PRIME Minister Hun Sen has approved the Kingdom’s controversial draft drug law, legislation that has come under fire from rights groups who say it will entrench already widespread abuses in the Cambodian drug treatment system.

In a statement released on Friday, the Council of Ministers’ Press and Quick Reaction Unit said the law, years in the making, “is aimed at cracking down on drug cultivation, production, trafficking and distribution for illegal use, and for the rehabilitation and integration [of drug users] into society”. Council of Ministers spokesman Phay Siphan said the legislation would likely be passed to the National Assembly for approval within 10 days.

A copy of the most recent version of the law was unavailable yesterday, though a draft circulated late last year provoked alarm from observers who pointed to a number of articles they said would open the door to abuses.

Among the concerning provisions of last year’s draft is one defining a drug addict as any person who “consumes drugs and is under the influence of drugs”.

The draft law allows drug users to be forced into involuntary treatment for up to two years. While the draft claims that treatment and rehabilitation can only take place with the consent of drug users, it adds that treatment can be compelled in “special cases”, for the “benefit of the drug addict” or for the “common interest”.

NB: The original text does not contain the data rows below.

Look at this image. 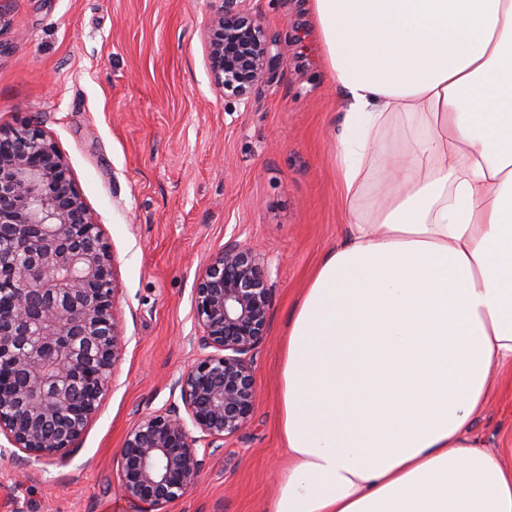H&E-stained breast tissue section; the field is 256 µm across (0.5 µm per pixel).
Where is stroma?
Masks as SVG:
<instances>
[{"label":"stroma","mask_w":512,"mask_h":512,"mask_svg":"<svg viewBox=\"0 0 512 512\" xmlns=\"http://www.w3.org/2000/svg\"><path fill=\"white\" fill-rule=\"evenodd\" d=\"M221 0H6L0 124L35 123L56 143L114 262L128 343L97 416L63 459L0 454V512H142L117 460L137 420L165 406L190 363L191 292L231 237L249 240L274 284L270 333L253 358V421L210 456L167 512H265L287 460L278 357L288 318L347 233L334 136L349 102L330 77L312 0H247L281 63L249 104L211 80L204 42ZM512 460V366L474 422Z\"/></svg>","instance_id":"obj_1"}]
</instances>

Khieu Samon, acting head of the anti-drug department at the Interior Ministry, said people who are “seriously” addicted to drugs would be compelled  under the law to go to rehabilitation centres, but those who display an “average” level of addiction can seek treatment on a voluntary basis. He dismissed past criticisms of Cambodian drug treatment as “extreme” and said the law represented a much-needed update to current anti-drug legislation.

“Our laws have huge loopholes if we compare to the rest of the region and the world,” he said.

Local UN agencies have offered recommendations on the law, but concerns remain following what some say has been an opaque drafting process.

“They’ve been very quiet about the whole thing,” said Graham Shaw, technical officer on drug use with the World Health Organisation. “We just got no kind of indication at all as to whether any or some of [the UN] inputs were taken or not.”

In a report issued last year, Human Rights Watch documented a litany of abuses – including beatings, rapes and forced donations of blood – to which detainees in Cambodian drug rehabilitation centres were allegedly subjected. Joe Amon, director of the health and human rights division at HRW, said last month that with the new law, Cambodia can either “recognise that this is the wrong approach, or they can blindly continue pursuing policies that don’t work and put them in violation of their human rights obligations”.

Olivier Lermet, country manager for the United Nations Office on Drugs and Crime, said in an email yesterday that the UN supports the government to “establish and regularly review the legal and policy framework to facilitate the delivery of voluntary, cost-effective and evidence-based” drug treatment.